Data Integrity and High Availability in an Eon Mode Database

The nodes in your Eon Mode database's primary subclusters are responsible for maintaining the data in your database. These nodes (collectively called the database's primary nodes) plan the Tuple Mover mergeout operations that manage the data in the shards. They can also execute these operations if they are the best candidate to do so (see The Tuple Mover in Eon Mode Databases).

The primary nodes can be spread across multiple primary subclusters—they all work together to maintain the data in the shards. The health of the primary nodes is key for your database to continue running normally.

The nodes in secondary subclusters do not plan Tuple Mover operations. They can execute Tuple Mover mergeout operations if a primary node assigns it to them. Your database cluster can lose all of its secondary nodes and still maintain the data in the shards.

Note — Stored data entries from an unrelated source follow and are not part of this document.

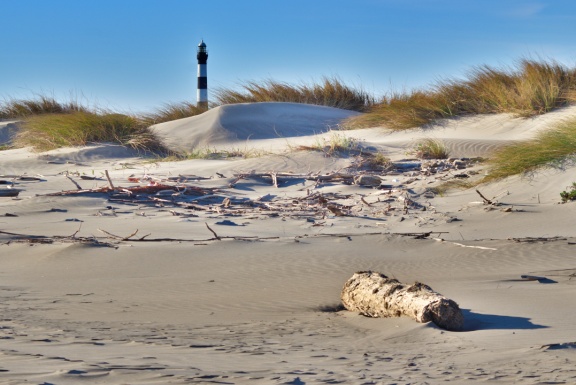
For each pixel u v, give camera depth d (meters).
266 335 6.11
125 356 4.73
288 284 8.97
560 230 12.56
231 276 9.49
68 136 26.91
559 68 27.34
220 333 6.18
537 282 8.62
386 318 6.82
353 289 7.41
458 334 6.04
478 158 20.33
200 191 17.44
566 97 25.41
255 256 10.66
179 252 10.93
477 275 9.23
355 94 35.22
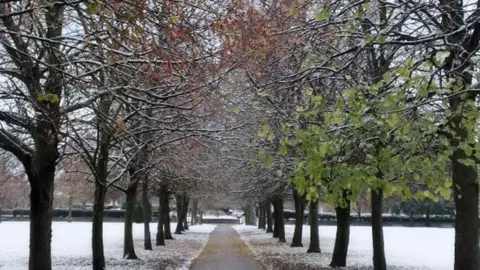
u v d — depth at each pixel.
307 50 7.92
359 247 30.03
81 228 48.25
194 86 9.52
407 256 24.66
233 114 14.10
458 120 6.37
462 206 8.43
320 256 24.42
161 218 32.97
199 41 8.66
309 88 7.76
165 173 23.53
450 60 7.30
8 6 7.65
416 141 5.87
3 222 62.12
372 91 5.96
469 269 8.30
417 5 7.41
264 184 25.91
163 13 6.56
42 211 10.90
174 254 26.05
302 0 7.46
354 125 6.04
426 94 5.64
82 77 8.26
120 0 5.83
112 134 11.16
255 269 20.03
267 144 13.34
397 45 8.27
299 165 6.54
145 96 10.48
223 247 32.38
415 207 60.00
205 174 27.06
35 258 10.78
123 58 8.42
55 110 9.60
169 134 14.81
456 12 7.57
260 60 9.80
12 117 9.31
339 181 6.35
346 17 7.36
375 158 6.11
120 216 73.44
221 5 7.89
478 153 5.95
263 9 9.50
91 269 18.17
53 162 10.87
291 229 53.16
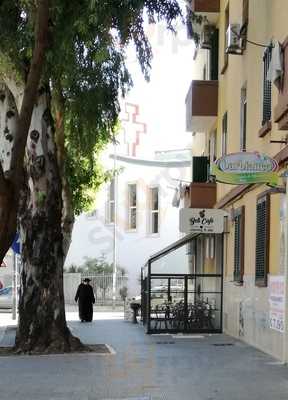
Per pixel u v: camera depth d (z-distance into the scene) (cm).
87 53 1232
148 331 1914
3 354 1412
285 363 1214
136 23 1134
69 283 4388
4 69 1204
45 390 990
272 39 1357
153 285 3150
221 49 2114
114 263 4412
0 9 1052
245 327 1606
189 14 1312
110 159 4494
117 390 981
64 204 2041
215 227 1866
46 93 1462
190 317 1944
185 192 2394
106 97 1575
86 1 1057
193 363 1252
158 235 4572
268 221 1351
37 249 1452
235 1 1847
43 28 678
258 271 1437
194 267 2744
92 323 2414
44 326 1444
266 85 1397
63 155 1762
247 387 990
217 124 2167
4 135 1527
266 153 1398
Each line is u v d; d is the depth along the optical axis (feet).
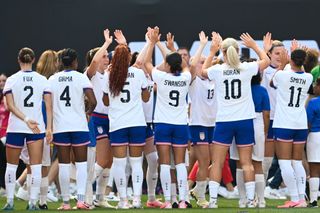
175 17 153.17
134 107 112.37
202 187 120.16
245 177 111.96
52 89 111.24
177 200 121.80
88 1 153.79
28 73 110.63
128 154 123.03
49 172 133.08
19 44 153.58
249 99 111.45
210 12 152.87
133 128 112.06
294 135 115.14
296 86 114.11
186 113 113.60
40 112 110.83
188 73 113.19
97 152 117.91
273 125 115.55
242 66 110.73
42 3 153.69
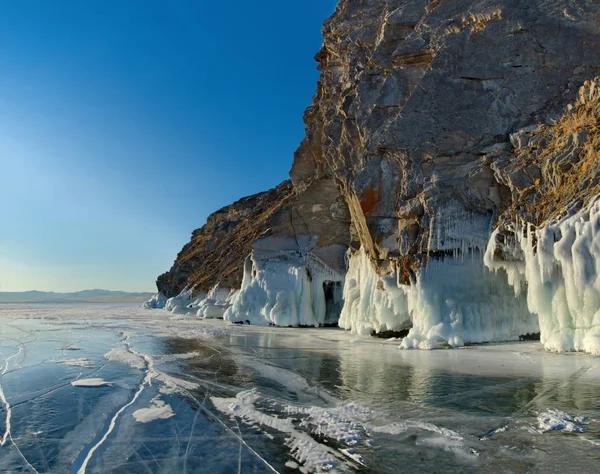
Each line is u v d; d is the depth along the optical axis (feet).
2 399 30.81
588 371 33.06
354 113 69.77
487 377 33.14
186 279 223.10
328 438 21.68
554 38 54.60
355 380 34.37
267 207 174.91
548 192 44.98
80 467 19.44
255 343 62.13
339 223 98.17
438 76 58.75
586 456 18.30
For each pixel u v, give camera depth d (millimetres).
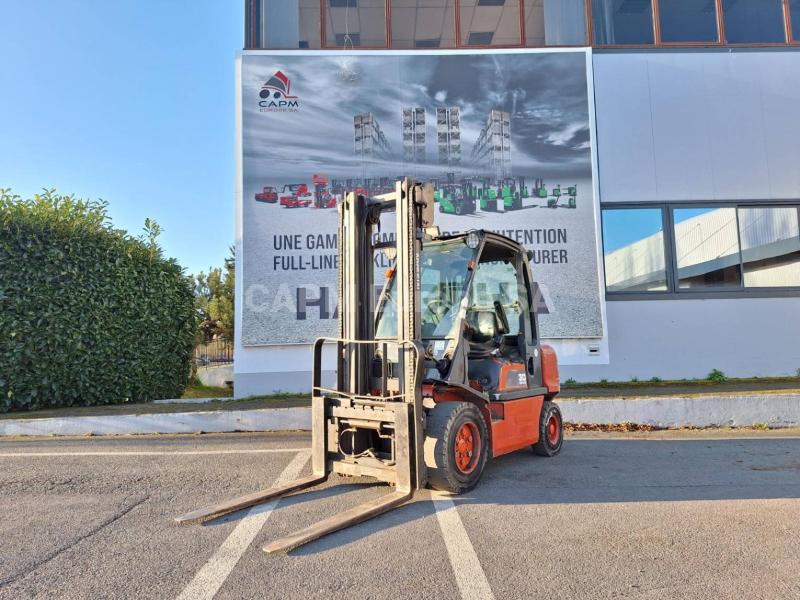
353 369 5711
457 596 3336
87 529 4473
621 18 13133
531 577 3596
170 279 12211
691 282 12656
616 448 7711
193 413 8961
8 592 3385
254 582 3510
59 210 10492
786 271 12922
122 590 3408
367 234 6039
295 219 12156
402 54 12578
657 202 12734
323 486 5660
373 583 3500
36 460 6922
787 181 12914
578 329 12195
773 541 4203
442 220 12344
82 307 10336
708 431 9086
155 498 5316
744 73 13023
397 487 5090
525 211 12438
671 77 12945
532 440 6766
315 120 12359
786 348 12516
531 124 12602
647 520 4688
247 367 11883
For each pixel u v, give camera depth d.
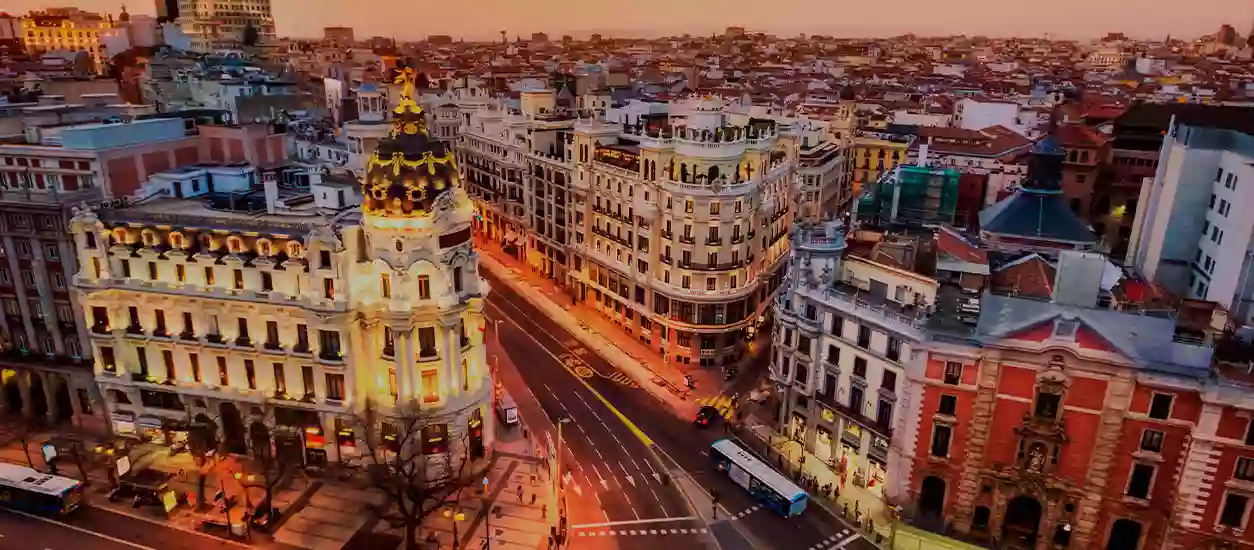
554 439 113.94
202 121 153.25
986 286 100.56
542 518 94.94
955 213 156.00
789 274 114.06
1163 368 79.81
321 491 98.94
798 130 183.50
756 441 114.31
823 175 186.25
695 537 93.31
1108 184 173.88
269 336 98.75
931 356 89.69
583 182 160.88
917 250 109.19
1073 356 82.94
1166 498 83.19
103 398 106.06
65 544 88.06
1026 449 87.88
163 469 101.88
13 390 114.25
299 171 128.62
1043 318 84.12
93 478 100.44
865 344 98.94
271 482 92.62
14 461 103.31
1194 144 117.38
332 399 99.25
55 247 105.06
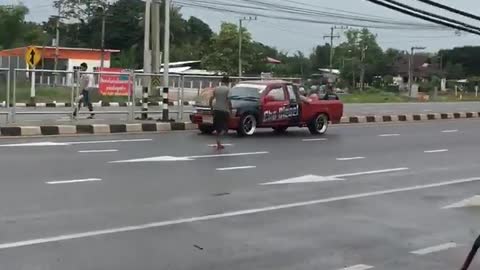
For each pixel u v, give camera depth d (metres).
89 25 100.75
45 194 9.33
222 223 8.06
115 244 6.89
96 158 13.23
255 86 19.94
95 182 10.48
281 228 7.93
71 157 13.22
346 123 25.91
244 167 12.84
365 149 16.98
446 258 6.90
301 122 20.39
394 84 112.88
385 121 27.77
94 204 8.80
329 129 22.77
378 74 117.81
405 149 17.38
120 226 7.66
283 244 7.20
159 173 11.65
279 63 109.50
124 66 89.56
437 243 7.53
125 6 101.50
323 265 6.47
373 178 12.25
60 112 20.48
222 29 90.50
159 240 7.13
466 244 7.52
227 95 15.70
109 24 100.31
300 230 7.88
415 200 10.22
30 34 86.00
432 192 11.00
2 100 19.38
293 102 20.20
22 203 8.66
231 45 90.06
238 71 87.50
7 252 6.41
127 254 6.54
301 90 23.03
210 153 14.79
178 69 90.00
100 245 6.82
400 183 11.80
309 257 6.73
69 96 23.41
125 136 18.00
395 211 9.30
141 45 100.56
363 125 25.20
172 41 109.50
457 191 11.18
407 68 125.19
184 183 10.75
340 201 9.84
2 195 9.13
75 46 98.44
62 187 9.93
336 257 6.77
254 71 91.62
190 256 6.57
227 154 14.74
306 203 9.54
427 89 104.38
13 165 11.84
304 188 10.81
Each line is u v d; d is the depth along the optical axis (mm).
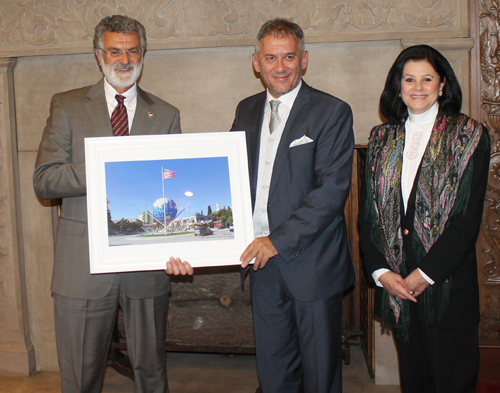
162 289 1908
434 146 1602
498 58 2344
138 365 1911
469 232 1549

Maintaining data integrity the is top goal of your database. If your database loses too many primary nodes, it cannot safely process data. In this case, it goes into read-only mode to prevent data inconsistency or corruption.

High availability (having the database continue running even if individual nodes are lost) is another goal of Vertica. It has several redundancy features to help it prevent downtime. With these features enabled, your database continues to run even if it loses one or more primary nodes.

There are two requirements for the database to continue normal operations: maintaining quorum, and maintaining shard coverage.

Maintaining Quorum

The basic requirement for the primary nodes in your Eon Mode database is maintaining a quorum of primary nodes running at all times. To maintain quorum, more than half of the primary nodes (50% plus 1) must be up. For example, in a database with 6 primary nodes, at least 4 of them must be up. If half or more of the primary nodes are down, your database goes into read-only mode to prevent potential data integrity issues. In a database with 6 primary nodes, the database goes into read-only if it loses 3 or more of them. See Database Read-Only Mode below.

Vertica only counts the primary nodes that are currently part of the database when determining whether the database has quorum. Removing primary nodes cannot result in a loss of quorum. During the removal process, Vertica adjusts the node count to prevent the loss of quorum.

At a minimum, your Eon Mode database must have at least one primary node to function. In most cases, it needs more than one. See Minimum Node Requirements for Eon Mode Database Operation below.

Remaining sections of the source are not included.